== Exercise prompt ==
Using the records below, quote only the span that opens with the line containing "Tipo de vehículo de resina" and closes with the line containing "Método de aplicación", exactly and inclusively.

◇ ◇ ◇ ◇

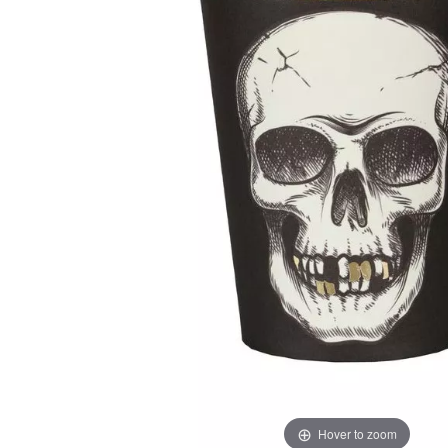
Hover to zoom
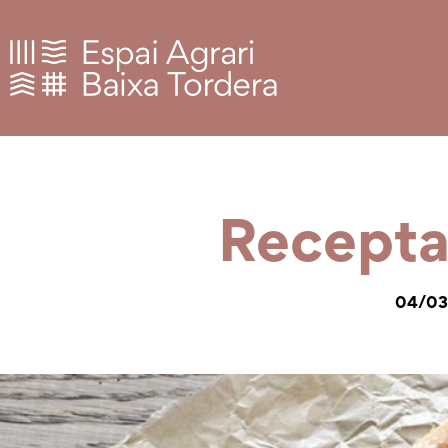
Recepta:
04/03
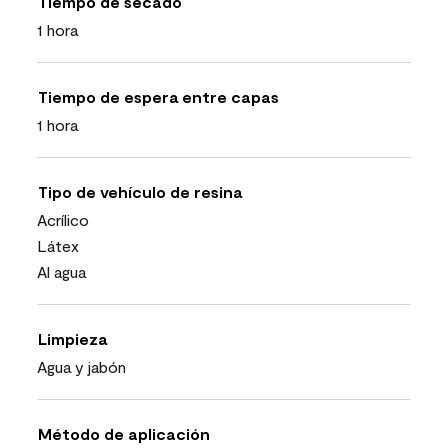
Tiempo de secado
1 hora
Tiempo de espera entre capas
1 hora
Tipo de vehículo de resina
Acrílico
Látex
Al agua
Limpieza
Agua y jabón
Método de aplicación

◇ ◇ ◇ ◇

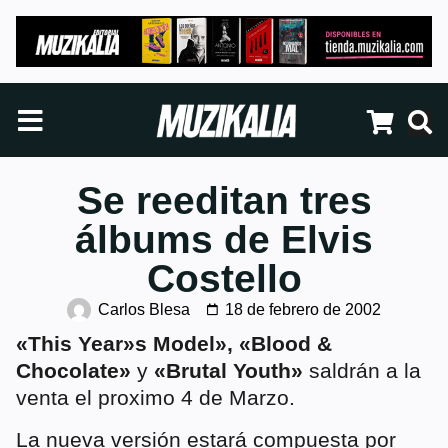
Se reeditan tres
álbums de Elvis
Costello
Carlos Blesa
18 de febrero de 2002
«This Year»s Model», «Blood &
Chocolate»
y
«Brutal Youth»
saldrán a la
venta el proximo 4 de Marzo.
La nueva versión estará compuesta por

◇ ◇ ◇ ◇

== Result for this exercise ==
Tipo de vehículo de resina
Acrílico
Látex
Al agua
Limpieza
Agua y jabón
Método de aplicación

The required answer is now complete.